There, alongside Olympic medalists Cullen Jones, Ryan Lochte and Tyler Clary, he put the finishing touches on himself. In his 50s, he’d always gone out fast, and he’d always finished the final 15 meters strong. He’d never had a great start.

So Marsh and Ervin went back to basics. They knelt and dove in, eventually working their way up to a normal, standing dive. They worked on his footing, holding his core, everything. Anything to improve the angle and way he entered the water.

And it paid off.

Ervin beat silver medalist Florent Manadou of France on Friday night by a hundredth of a second. Ervin’s time (21.40) was more than half a second faster than his gold medal-winning time in 2000. Fellow American and former training partner Nathan Adrian, the bronze medalist, said he’s inspired by his friend’s performance and thrilled for him.

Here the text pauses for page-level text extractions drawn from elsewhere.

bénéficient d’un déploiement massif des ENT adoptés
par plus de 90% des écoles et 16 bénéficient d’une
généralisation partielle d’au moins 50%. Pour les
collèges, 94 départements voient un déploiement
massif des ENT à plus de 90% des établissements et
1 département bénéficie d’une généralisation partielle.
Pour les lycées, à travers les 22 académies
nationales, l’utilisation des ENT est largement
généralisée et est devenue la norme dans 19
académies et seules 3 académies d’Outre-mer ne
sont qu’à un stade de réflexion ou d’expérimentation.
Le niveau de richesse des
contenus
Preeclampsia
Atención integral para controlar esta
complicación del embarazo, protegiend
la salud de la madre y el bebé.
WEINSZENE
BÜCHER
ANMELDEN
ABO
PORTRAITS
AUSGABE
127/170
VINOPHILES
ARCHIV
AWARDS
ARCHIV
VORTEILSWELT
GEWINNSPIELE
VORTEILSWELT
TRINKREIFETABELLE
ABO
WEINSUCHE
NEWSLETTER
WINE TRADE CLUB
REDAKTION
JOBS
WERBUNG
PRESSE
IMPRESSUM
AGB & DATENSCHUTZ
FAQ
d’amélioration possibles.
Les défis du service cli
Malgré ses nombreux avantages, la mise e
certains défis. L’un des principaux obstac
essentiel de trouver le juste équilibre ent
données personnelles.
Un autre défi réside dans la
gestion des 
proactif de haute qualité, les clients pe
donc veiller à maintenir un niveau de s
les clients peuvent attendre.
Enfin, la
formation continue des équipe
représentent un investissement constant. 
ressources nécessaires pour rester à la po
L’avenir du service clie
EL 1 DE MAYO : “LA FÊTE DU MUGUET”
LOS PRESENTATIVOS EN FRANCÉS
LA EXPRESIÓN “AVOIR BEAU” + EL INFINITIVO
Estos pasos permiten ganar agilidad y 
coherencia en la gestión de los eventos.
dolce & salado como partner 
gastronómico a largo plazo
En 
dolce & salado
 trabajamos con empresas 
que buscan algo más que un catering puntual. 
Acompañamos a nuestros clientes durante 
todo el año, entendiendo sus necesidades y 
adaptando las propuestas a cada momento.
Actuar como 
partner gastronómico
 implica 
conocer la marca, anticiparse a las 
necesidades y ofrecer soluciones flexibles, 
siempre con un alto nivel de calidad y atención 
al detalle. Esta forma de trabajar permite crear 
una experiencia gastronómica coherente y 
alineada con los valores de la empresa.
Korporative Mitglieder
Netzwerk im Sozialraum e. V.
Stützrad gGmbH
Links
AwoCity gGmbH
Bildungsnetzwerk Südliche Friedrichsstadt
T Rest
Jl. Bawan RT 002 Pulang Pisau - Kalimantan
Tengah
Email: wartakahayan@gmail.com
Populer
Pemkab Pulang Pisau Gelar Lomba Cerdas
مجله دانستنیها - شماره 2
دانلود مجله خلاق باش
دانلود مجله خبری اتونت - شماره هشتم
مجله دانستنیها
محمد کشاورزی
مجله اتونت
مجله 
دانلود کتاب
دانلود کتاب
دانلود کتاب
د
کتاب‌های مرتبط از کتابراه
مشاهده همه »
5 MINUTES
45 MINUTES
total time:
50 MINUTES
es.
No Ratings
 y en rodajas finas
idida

It’s hard not to be. In Ervin’s book, which included drafts of journal entries he considered cathartic to write, he discussed at length the idea of one’s identity. Sixteen years ago, he had struggled with his identity as merely a champion swimmer. He had struggled with questions of his ancestry, and that he’d been labeled the first swimmer of African-American descent to win an Olympic gold medal while not quite understanding his heritage, or even having conversations about those subjects with his parents.

Now, he understands his identity outside of the pool. His myriad experiences in life have taught him that.

“What happened happened,” Ervin said. “It’s all contributed to what I’ve done — the good things, the bad things, the difficult things, the highs, the lows. It all stacks into building me into who I am now.”

And part of that — just a piece, not anything given outsized importance — is a swimmer whose name will be written into swimming history. The oldest male swimmer to win gold.

“He was the special sauce to our group,” Marsh said. “He was the guy who came in and just added that extra context to what we’re doing. His context was, ‘Guys, this is just a piece of your life and it’s part of your process.’ When you’ve done everything from living on the streets of New York to contemplating suicide, you get that this is (just) swimming.”

It is just swimming, and nothing so simple will ever define a man as complex as Anthony Ervin. But for one night, for precisely 21.40 seconds, Ervin the swimmer was simply spectacular.